◆ Exercise A
Report every line of the rows below that contains the string "CPlaneType".

◆ Supplied passage
My teaching career began as a high school mathematics teacher, yet my focus over the last ten years has been in elementary, both researching and now teaching. I am currently teaching math to two Grade 5/6 classes, with half of them having IPPs. They are a complex group.
My interest in elementary math began by watching my own kids struggle. What was holding them back? Why did some students struggle more than others? Both of my kids, early in school, were labelled with learning disabilities in mathematics. Now both are achieving at a high level, one in high school, the other in junior high. My work with them was a journey that ebbed and flowed between barriers and progress. It often felt like going through a maze, heading in one direction, and then hitting a barrier. So, we would turn around and try another direction. Over time, patterns emerged in those barriers, and one telltale characteristic began to reveal itself: memorization. Through this recognition, the barriers became easier to avoid. Upon hitting a barrier, I would ask, “OK, what in this task am I expecting them to just remember without understanding?” Once identified, we would go back and focus on developing the conceptual understanding or image in their mind for this idea or symbol. Once they were no longer expected to memorize a process or a symbol without understanding, they would progress in leaps and bounds, often exceeding my expectations. Where there had previously been a brick wall there was now a passageway.
The barrier for many students is not the math but the ability to remember. Presenting students with symbols along with a series of steps that represent concepts before they have sufficiently grown their own personal understanding or image for that concept can be a major barrier. Students who memorize easily have an advantage, but is that advantage rooted in mathematical understanding? I have worked with many students who can find an answer but do not understand the underlying math.

Stored entries:
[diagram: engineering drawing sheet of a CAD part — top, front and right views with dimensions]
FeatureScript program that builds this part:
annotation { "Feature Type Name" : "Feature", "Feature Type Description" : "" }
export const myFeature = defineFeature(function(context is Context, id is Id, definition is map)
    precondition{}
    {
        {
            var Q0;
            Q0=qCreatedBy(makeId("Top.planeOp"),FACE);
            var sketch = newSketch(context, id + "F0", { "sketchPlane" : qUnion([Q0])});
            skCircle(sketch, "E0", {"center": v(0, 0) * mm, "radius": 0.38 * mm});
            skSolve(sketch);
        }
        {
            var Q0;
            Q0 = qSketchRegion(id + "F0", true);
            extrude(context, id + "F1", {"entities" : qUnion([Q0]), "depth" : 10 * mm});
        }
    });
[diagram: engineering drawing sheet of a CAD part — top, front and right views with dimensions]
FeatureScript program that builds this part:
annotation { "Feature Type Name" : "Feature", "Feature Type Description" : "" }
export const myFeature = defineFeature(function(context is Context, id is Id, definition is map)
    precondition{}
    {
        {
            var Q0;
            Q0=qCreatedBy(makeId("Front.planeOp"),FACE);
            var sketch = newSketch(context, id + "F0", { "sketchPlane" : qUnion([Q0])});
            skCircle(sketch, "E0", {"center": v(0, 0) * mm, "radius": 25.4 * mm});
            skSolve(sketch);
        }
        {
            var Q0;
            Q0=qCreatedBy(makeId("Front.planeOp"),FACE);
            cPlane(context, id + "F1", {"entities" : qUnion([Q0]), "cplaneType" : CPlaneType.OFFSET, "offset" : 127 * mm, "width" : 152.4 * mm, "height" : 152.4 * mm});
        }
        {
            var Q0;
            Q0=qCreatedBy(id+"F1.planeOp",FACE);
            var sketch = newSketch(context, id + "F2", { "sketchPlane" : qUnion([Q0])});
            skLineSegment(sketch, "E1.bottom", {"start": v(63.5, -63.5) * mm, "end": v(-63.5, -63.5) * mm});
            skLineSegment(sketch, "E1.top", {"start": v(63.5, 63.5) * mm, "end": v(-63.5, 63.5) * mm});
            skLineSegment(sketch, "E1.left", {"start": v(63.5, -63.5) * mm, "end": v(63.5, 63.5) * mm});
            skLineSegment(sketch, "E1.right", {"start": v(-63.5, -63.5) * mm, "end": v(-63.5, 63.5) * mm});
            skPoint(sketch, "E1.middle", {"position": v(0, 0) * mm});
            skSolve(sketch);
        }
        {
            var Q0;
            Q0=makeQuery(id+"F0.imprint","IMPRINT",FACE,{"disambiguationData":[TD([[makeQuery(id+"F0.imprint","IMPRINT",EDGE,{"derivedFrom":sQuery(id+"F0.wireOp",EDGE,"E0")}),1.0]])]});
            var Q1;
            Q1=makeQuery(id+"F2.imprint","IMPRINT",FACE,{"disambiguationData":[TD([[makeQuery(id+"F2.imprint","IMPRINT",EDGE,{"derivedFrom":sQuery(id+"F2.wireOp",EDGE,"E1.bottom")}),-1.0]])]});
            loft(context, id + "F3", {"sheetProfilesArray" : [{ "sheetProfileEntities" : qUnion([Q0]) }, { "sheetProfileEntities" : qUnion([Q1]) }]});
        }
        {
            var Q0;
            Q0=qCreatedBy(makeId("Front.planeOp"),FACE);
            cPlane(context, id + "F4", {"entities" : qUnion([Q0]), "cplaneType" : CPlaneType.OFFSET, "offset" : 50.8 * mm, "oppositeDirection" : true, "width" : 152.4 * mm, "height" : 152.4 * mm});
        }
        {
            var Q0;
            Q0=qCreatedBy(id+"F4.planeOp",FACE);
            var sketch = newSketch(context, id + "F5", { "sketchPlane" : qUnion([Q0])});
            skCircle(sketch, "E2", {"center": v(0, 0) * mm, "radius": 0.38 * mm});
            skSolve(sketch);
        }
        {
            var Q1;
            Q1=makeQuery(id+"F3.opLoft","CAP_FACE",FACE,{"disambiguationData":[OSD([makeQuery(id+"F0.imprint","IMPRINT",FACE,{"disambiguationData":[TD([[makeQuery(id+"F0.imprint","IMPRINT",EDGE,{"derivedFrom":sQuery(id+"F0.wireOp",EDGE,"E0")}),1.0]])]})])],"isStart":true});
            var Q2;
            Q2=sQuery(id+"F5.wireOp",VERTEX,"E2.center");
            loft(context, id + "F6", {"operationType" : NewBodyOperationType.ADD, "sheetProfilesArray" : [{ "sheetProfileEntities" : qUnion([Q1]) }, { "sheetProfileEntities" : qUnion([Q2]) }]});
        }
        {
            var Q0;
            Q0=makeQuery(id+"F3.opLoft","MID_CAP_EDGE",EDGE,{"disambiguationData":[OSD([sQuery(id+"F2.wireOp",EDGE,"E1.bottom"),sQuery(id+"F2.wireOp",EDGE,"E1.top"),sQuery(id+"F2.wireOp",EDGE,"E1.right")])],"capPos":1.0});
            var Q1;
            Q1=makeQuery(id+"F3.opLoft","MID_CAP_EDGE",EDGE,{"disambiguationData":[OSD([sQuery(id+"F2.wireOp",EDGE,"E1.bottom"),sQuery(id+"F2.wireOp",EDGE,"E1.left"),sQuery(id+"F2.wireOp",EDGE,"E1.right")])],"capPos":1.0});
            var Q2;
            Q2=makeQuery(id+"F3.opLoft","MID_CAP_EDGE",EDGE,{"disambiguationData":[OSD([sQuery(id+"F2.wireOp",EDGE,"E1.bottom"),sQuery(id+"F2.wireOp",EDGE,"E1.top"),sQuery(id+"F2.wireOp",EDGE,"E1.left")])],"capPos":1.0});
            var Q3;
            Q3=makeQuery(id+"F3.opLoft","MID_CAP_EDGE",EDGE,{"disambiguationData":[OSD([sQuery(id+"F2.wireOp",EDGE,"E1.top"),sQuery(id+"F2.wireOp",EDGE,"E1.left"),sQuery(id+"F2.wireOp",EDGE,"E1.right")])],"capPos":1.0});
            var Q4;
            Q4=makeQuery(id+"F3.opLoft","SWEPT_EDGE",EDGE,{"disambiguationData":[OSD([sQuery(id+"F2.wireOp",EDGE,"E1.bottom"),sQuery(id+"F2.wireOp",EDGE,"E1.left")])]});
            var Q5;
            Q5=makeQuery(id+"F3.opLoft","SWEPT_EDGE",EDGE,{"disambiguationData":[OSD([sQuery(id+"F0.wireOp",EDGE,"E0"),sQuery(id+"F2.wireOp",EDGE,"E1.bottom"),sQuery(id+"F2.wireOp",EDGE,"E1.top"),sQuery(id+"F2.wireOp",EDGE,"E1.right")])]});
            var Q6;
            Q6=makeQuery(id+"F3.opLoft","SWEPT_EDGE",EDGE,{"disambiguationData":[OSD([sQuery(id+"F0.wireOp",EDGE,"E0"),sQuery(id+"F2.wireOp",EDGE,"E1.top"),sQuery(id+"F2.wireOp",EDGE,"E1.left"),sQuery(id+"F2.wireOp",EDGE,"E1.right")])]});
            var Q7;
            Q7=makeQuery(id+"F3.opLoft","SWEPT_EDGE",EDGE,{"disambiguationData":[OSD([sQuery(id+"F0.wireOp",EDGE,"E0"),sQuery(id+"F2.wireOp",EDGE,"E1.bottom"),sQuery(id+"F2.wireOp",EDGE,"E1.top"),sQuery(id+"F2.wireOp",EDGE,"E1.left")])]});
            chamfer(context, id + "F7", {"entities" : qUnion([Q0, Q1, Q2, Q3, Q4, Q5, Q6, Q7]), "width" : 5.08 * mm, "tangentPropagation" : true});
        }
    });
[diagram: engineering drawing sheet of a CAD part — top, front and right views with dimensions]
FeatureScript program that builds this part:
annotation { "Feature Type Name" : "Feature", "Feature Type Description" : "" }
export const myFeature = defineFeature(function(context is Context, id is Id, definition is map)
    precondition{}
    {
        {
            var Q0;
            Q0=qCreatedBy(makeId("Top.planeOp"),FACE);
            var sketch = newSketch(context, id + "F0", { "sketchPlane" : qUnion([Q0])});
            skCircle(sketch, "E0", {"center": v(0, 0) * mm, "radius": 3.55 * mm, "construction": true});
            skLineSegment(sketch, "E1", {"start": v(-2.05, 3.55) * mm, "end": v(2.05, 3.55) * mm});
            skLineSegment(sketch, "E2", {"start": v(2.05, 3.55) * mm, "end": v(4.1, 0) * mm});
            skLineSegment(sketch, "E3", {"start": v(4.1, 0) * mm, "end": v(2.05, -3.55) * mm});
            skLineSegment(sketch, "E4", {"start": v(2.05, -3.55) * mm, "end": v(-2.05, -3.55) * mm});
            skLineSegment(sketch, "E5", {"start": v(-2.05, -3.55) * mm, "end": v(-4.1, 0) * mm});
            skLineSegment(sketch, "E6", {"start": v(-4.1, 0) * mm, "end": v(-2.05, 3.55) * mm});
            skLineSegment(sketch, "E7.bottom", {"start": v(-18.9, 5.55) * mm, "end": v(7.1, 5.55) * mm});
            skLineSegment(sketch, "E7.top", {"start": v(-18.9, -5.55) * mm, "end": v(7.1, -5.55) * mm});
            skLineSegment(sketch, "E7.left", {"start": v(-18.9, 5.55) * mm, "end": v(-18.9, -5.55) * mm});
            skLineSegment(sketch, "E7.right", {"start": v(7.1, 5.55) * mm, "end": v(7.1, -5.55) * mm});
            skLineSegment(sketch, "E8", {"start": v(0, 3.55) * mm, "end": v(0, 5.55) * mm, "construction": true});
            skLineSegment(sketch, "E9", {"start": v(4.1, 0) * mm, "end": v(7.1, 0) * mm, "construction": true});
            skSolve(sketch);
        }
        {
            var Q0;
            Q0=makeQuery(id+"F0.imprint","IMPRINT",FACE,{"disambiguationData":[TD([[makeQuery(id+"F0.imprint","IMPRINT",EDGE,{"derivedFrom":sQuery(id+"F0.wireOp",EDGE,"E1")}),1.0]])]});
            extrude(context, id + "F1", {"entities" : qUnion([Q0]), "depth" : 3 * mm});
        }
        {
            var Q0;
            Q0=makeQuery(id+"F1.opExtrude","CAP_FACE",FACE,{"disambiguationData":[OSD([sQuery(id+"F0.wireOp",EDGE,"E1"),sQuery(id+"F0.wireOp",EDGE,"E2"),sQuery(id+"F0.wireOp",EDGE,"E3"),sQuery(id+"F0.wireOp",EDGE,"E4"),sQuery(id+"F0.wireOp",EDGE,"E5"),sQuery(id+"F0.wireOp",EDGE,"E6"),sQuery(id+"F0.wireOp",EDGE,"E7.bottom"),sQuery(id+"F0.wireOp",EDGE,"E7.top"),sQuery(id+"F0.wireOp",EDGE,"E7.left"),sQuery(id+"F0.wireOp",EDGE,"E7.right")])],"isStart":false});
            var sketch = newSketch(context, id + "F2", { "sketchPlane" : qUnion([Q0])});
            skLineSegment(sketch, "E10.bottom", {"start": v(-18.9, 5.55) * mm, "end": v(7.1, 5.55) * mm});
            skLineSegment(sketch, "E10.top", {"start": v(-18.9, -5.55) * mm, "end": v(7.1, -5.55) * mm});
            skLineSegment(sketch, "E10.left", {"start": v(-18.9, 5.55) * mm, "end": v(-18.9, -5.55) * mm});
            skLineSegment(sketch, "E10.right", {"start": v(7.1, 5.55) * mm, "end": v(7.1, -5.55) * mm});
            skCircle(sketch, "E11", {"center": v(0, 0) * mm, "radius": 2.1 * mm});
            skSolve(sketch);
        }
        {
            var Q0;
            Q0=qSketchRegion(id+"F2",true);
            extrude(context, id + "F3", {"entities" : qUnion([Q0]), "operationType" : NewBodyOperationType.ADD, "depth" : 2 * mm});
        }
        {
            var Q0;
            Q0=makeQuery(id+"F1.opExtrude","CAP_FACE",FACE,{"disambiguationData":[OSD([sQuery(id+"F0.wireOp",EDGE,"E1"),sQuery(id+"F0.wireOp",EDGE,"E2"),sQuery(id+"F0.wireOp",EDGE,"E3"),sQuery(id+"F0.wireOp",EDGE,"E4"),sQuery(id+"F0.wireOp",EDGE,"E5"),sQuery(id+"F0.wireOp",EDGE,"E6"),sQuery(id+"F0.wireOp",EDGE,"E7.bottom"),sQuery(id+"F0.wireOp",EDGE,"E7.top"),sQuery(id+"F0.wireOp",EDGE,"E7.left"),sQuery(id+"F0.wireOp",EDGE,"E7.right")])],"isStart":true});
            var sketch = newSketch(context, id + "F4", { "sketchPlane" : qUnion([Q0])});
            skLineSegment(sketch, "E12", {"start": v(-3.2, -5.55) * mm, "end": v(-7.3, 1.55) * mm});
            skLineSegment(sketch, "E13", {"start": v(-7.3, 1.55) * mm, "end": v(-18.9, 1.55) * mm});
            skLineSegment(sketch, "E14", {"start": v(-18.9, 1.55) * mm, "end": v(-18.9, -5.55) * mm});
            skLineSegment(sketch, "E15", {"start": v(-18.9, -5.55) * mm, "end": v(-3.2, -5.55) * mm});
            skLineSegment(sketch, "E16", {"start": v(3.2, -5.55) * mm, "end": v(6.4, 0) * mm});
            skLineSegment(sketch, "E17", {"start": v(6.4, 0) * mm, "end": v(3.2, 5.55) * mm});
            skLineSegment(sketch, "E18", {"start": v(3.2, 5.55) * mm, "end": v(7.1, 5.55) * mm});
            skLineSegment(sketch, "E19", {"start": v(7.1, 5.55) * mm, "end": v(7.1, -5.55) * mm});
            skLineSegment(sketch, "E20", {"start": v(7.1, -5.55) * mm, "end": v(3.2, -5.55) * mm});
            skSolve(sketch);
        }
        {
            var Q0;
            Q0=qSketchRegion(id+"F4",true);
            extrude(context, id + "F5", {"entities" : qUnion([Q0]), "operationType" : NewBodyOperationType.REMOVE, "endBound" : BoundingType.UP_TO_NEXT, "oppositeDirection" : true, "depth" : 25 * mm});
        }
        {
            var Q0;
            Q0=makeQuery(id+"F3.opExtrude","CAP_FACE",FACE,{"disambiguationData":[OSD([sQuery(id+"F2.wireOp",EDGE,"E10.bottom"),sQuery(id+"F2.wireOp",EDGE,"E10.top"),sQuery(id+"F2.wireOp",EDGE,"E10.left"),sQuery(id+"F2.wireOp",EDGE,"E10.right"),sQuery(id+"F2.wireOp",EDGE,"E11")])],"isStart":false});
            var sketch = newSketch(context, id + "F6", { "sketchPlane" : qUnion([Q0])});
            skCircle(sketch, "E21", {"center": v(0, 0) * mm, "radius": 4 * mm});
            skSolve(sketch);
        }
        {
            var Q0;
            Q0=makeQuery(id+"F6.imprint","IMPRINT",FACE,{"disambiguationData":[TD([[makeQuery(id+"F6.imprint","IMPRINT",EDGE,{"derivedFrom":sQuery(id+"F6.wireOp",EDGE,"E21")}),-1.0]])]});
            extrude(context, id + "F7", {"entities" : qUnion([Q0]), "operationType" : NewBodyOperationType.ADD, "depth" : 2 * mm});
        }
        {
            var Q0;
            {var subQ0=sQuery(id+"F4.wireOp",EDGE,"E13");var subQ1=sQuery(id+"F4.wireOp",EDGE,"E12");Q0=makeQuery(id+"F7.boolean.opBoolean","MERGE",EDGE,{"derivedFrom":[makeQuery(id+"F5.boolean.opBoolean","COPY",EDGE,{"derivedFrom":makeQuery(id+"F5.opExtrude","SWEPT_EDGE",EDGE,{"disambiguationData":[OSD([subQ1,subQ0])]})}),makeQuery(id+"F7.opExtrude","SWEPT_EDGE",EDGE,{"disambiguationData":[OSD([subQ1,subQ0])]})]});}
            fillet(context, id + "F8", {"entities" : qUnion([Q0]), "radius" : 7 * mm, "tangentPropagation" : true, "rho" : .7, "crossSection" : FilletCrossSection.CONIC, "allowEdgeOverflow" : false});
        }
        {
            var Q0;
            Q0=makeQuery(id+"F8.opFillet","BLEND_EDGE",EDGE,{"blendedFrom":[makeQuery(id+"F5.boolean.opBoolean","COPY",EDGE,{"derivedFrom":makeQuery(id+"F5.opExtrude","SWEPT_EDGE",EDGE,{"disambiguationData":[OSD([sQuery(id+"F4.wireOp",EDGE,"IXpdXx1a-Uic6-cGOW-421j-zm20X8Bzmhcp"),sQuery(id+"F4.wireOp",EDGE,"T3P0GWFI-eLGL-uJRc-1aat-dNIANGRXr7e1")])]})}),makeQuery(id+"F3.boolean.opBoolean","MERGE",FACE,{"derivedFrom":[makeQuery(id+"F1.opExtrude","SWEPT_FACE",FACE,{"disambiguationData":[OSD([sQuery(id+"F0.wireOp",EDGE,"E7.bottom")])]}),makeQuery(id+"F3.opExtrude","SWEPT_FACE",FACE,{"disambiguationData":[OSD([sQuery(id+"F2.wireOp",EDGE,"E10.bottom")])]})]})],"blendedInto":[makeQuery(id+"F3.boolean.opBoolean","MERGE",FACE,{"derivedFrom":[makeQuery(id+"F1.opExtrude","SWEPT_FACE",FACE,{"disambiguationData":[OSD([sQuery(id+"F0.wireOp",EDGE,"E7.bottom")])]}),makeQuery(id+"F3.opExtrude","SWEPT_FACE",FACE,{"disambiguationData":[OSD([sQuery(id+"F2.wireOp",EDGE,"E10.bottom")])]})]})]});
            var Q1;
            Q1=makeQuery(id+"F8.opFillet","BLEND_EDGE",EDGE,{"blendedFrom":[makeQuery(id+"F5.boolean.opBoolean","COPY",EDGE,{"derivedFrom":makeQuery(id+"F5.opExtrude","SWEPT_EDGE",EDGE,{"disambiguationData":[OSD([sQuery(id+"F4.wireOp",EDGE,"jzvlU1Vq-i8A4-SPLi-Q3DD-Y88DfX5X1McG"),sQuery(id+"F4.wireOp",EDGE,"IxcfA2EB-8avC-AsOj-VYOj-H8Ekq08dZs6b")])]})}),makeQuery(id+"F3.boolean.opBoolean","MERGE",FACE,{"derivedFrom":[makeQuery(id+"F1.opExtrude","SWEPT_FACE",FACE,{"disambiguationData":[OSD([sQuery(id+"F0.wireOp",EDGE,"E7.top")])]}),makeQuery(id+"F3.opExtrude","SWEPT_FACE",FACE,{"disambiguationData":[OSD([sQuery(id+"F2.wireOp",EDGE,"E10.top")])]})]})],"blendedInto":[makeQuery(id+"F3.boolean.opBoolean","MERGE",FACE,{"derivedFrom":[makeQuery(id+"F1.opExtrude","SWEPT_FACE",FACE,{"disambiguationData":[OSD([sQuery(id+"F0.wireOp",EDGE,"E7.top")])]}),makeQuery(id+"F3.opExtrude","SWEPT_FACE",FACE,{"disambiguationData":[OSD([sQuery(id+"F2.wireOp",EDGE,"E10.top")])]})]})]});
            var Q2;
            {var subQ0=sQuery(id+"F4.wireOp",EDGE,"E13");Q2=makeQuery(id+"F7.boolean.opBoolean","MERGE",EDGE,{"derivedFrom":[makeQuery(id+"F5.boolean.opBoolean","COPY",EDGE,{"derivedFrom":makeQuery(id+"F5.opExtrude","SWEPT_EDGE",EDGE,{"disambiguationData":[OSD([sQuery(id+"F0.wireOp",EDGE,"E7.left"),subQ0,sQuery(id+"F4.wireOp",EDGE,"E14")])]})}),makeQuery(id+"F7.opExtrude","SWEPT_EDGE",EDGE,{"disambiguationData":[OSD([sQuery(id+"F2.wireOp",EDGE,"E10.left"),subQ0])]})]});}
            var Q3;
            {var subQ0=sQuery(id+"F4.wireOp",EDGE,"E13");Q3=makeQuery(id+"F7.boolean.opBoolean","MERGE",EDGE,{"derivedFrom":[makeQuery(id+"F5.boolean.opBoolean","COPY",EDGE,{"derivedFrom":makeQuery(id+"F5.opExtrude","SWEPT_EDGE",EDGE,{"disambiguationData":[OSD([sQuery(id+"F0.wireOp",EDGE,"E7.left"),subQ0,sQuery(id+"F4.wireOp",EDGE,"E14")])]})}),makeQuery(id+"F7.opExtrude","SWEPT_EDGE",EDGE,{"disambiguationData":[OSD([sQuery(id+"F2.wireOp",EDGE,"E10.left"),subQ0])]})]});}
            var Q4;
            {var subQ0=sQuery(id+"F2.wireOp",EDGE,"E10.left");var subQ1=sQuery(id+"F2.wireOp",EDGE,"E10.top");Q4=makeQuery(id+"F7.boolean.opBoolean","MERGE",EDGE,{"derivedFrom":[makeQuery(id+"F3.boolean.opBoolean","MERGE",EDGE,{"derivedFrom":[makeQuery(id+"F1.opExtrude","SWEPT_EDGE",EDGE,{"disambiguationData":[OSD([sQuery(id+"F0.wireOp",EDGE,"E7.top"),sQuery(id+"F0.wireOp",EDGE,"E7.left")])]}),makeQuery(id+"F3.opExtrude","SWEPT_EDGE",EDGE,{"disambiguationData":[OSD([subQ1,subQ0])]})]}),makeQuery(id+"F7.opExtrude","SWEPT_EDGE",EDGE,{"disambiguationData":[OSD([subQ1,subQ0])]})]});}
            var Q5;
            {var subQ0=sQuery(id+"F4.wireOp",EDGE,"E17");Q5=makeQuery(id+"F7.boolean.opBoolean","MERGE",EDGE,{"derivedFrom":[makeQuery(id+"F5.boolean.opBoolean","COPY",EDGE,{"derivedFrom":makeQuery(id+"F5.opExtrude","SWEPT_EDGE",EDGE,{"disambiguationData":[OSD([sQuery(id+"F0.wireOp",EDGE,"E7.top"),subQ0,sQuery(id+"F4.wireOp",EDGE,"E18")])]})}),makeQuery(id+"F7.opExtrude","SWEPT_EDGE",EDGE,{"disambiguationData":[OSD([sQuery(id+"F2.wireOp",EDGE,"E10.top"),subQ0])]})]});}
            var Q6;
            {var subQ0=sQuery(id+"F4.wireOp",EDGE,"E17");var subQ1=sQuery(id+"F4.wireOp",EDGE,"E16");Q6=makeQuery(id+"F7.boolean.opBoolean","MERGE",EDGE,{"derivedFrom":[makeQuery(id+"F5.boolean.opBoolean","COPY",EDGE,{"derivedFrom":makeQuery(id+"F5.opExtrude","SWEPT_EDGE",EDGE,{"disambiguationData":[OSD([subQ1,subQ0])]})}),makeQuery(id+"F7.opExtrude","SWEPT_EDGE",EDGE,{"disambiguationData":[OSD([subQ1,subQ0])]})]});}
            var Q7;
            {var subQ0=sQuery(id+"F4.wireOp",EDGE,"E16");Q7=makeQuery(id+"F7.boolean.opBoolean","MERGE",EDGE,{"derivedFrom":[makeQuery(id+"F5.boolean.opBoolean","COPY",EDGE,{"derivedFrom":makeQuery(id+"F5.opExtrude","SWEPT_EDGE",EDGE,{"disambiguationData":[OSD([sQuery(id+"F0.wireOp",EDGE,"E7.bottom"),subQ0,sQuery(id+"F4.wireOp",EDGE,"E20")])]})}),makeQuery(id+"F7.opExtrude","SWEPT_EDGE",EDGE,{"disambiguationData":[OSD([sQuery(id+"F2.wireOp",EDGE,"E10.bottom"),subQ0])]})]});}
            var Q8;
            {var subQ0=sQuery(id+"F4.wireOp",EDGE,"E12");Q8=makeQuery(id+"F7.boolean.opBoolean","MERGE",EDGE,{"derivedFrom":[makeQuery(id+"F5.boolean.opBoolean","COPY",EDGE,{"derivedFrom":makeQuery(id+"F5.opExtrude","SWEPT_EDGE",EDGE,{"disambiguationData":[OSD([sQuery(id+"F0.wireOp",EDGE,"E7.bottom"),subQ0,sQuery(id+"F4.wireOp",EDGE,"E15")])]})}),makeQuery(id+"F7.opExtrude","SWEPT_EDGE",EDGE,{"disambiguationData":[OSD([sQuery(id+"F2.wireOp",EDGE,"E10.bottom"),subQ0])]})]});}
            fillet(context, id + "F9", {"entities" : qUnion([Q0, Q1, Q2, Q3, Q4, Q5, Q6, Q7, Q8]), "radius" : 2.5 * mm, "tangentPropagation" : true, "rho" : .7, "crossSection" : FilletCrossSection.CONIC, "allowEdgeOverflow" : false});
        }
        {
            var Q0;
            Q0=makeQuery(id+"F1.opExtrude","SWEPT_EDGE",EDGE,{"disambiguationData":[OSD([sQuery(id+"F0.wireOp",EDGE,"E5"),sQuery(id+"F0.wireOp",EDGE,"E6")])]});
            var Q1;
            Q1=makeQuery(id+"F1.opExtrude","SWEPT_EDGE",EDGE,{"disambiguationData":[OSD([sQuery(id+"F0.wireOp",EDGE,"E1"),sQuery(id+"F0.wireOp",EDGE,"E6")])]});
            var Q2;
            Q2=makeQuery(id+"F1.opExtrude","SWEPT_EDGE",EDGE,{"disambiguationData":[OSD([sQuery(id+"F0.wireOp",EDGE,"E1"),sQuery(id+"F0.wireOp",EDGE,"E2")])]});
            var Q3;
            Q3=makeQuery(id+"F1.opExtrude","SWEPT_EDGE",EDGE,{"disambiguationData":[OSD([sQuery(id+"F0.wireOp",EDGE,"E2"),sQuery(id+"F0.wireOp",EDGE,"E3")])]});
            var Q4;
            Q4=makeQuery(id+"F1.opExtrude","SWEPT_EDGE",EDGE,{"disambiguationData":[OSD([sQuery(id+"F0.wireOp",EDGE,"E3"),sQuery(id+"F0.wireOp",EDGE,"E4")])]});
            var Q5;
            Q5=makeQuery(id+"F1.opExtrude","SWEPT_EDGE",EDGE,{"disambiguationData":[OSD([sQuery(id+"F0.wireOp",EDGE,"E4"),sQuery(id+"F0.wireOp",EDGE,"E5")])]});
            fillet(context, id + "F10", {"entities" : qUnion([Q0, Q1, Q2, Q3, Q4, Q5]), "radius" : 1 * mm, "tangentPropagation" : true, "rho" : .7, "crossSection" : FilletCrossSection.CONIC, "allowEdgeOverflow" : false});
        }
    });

◆ Exercise B
In the passage on teaching math, what telltale characteristic revealed itself in the barriers?

◆ Correct answer A
            cPlane(context, id + "F1", {"entities" : qUnion([Q0]), "cplaneType" : CPlaneType.OFFSET, "offset" : 127 * mm, "width" : 152.4 * mm, "height" : 152.4 * mm});
            cPlane(context, id + "F4", {"entities" : qUnion([Q0]), "cplaneType" : CPlaneType.OFFSET, "offset" : 50.8 * mm, "oppositeDirection" : true, "width" : 152.4 * mm, "height" : 152.4 * mm});

◆ Correct answer B
Memorization.